将来のスクランブル対応機か!? 豪州の無人戦闘機プロジェクトに自衛隊も参画「次期ステルス戦闘機」との連携も視野
防衛省で行われた日豪の大臣会談において、オーストラリア軍が進める無人戦闘機の試験に航空自衛隊が参加することが明らかになりました。ただ、空自には「グローバルホーク」という無人機がすでにあります。何が違うのでしょうか。
機体開発と運用法の確立はセットで
もっとも、連携無人機はまだ開発段階にあり、運用方法も確立されていません。有人機より多くの機数を配備しようとするならば、導入・運用コストの削減や要員配置の効率化を同時に進めなければ、有人機とのリソース競合を招き、その両方に人員と予算を取られた挙句、全体的な戦力低下を引き起こしかねないのです。
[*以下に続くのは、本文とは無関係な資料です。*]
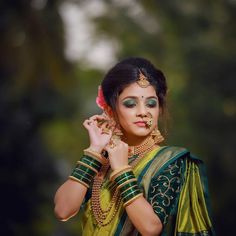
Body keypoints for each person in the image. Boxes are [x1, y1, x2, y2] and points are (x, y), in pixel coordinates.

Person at [54, 57, 214, 235]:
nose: (143, 112)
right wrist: (94, 150)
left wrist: (122, 170)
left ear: (159, 109)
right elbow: (63, 210)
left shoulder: (169, 161)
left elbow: (151, 228)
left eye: (151, 103)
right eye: (130, 103)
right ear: (110, 109)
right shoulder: (100, 164)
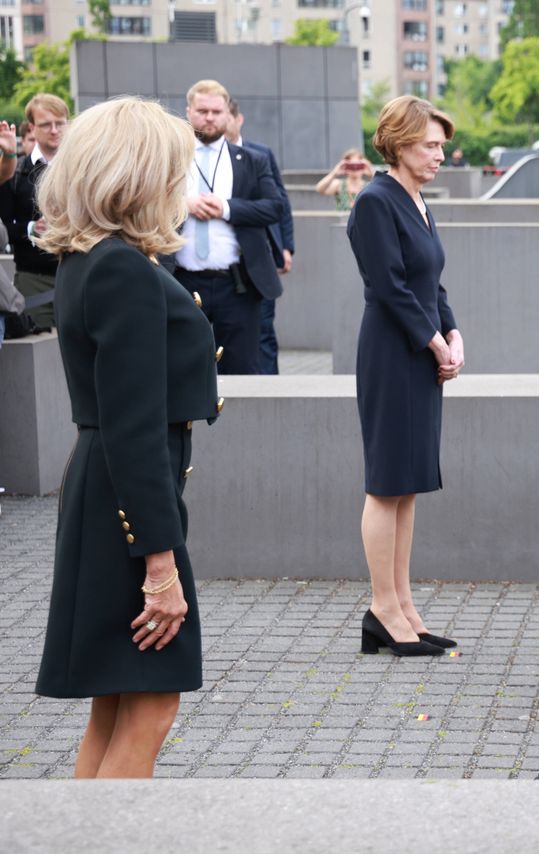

筆者(布留川 司:ルポライター・カメラマン)は以前、オーストラリア空軍MQ-28A試験飛行隊の隊員に話を聞いたことがありますが、その際に彼が強調していた点が隊員教育の重要性でした。
「理想としては数百機のMQ-28を運用したいと考えています。通常のパイロット育成には多額の費用がかかりますが、この無人機に同じだけの費用をかけることはできません。現在はパイロットとシステムオペレーターが操縦していますが、将来的にはこの機体を操縦する専任要員を、より簡易な訓練で育成することを検討しています」(オーストラリア空軍試験飛行隊の隊員)
防衛省では国際協力事業として、このMQ-28Aだけでなく、アメリカとの「AI搭載無人航空機の安全性確保技術に係る日米共同研究」にも署名しており、積極的に無人航空機の取り組みを進めています。
GCAPと共に運用される連携無人機がどのような機体になるかは現時点では未定ですが、そのための情報収集と研究開発はすでに多国間で進められているといえるでしょう。
ちなみに2025年3月には当時、自衛隊制服組トップであった吉田統合幕僚長も「将来的には、我々が無人機を導入していった場合は、無人機を活用した対領空侵犯措置のあり方も検討の対象になると思う」と述べています。
航空自衛隊に無人戦闘機が配備されるのも、そう遠くないのかもしれません。